**抜粋**
################
広告画像
2023年 憲法 早稲田大学法科大学院【ロー入試参考答案】
後で読むアイコンブックマーク

2023年 憲法 早稲田大学法科大学院【ロー入試参考答案】

12/28/2024

The Law School Times【ロー入試参考答案】

早稲田大学法科大学院2023年 憲法

作成:The Law School Times編集部

 

憲法

1. 憲法(以下、法名省略)29条1項について

 ⑴ 私は、市長の指定処分が29条1項の財産権を不当に制約するものとして違憲であると主張し指定処分の取消を求めるようXに対して助言する。

  ア 29条1項は、私有財産制のみならず、個人が現に有する具体的な財産上の権利も財産権として保障しており、かかる「財産権の内容は・・・法律で・・・定め」られる(29条2項)ものである。Xは、特定遊歩地域に含まれるXの所有地について、民法206条に基づき自由に「使用」するという具体的な財産権を有していた。
################
データ項目
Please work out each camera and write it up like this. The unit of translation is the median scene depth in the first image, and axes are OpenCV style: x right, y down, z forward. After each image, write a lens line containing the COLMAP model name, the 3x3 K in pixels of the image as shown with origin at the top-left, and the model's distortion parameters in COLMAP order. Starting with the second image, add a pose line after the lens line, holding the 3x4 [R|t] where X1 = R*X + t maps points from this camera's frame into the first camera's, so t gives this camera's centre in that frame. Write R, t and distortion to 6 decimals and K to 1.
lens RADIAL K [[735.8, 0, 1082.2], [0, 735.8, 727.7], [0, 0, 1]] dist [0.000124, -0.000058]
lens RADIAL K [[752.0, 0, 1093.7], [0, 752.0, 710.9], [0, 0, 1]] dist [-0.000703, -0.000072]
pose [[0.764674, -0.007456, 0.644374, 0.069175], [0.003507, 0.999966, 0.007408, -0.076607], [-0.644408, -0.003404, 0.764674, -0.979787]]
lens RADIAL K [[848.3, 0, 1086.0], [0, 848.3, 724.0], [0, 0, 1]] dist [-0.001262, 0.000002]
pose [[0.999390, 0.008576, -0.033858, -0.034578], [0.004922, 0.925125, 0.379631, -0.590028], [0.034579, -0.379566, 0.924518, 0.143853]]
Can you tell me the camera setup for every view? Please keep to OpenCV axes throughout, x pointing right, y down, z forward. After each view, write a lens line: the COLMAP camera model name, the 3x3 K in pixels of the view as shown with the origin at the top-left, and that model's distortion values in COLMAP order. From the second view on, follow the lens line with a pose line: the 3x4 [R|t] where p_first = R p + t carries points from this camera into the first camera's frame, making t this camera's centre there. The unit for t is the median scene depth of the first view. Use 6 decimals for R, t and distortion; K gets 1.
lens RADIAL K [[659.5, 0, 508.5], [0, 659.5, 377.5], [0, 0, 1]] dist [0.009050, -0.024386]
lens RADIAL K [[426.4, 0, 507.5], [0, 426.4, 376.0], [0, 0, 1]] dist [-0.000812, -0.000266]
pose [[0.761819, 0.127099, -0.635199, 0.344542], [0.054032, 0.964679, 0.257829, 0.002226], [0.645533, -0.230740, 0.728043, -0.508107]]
################
**課題 1**
憲法参考答案について、次の問いに答えよ。
(a) 掲載日として記された日付は何か。
(b) 「私」が違憲と主張する市長の指定処分は、憲法のどの条項の財産権を不当に制約するとされているか。
(c) Xが所有地を自由に「使用」する財産権の根拠として挙げられた民法の条文は何か。
**課題 2**
憲法参考答案の最後の文に続けて、その先を書け。

**解答 1**
(a) 12/28/2024
(b) 憲法29条1項
(c) 民法206条

**解答 2**
  イ 本件で問題となっているA市観光促進条例(以下、「本件条例」という)は、3条本文. において2条に基づいて指定を受けた特定遊歩地域に含まれる500㎡を超える土地の所有者、管理者は海岸線の水際から10mの土地を通行させることを義務付けている。当該条例は、特定遊歩地域については一般人の通行を甘受することを義務付け、Xが所有地を自由に使用する権利を妨げるものであるから、上記の財産権は制約されている。

  ウ 条例によって財産権を制約すること自体が29条2項に反し違憲であると主張できないか。
    29条1項が財産権を定め、同条2項が財産権の制限は法律によってなされることを定めている点で、条例によって財産権を制限することは29条2項に反すると主張することが考えられる。しかしながら、同項は、財産権それぞれの財産の性質に応じてその制約を加えることを許容しているのであり、それには地域の特性に応じた規制を実現することも必要であるといえる。したがって、憲法は、条例による財産権の制限も、法律に反しない限度においては許容していると解される(奈良県ため池事件参照)。本件条例は、特定の法律に反する内容のものとはいえない、かつ観光地であるA市の特性に応じて、同市の観光を促進するという目的を持つ(本件条例1条参照)ものであるので、条例による制約になじむと言え、上記の違憲主張は認められない。

  エ 上記制約は正当化することができず違憲であると主張できないか。

  (ア) 本件条例3条本文は、特定指定地域の財産権を制約するものであり、このような制約は正当化されえないため、当該規定は29条1項に反し、違憲であると主張することが考えられる。29条2項は同条1項に定める財産権の内容を「公共の福祉」に適合するように法律によって定めるとしており、本件条例による財産権の制約はこの「公共の福祉」の観点に適合するものといえるかが問題となる。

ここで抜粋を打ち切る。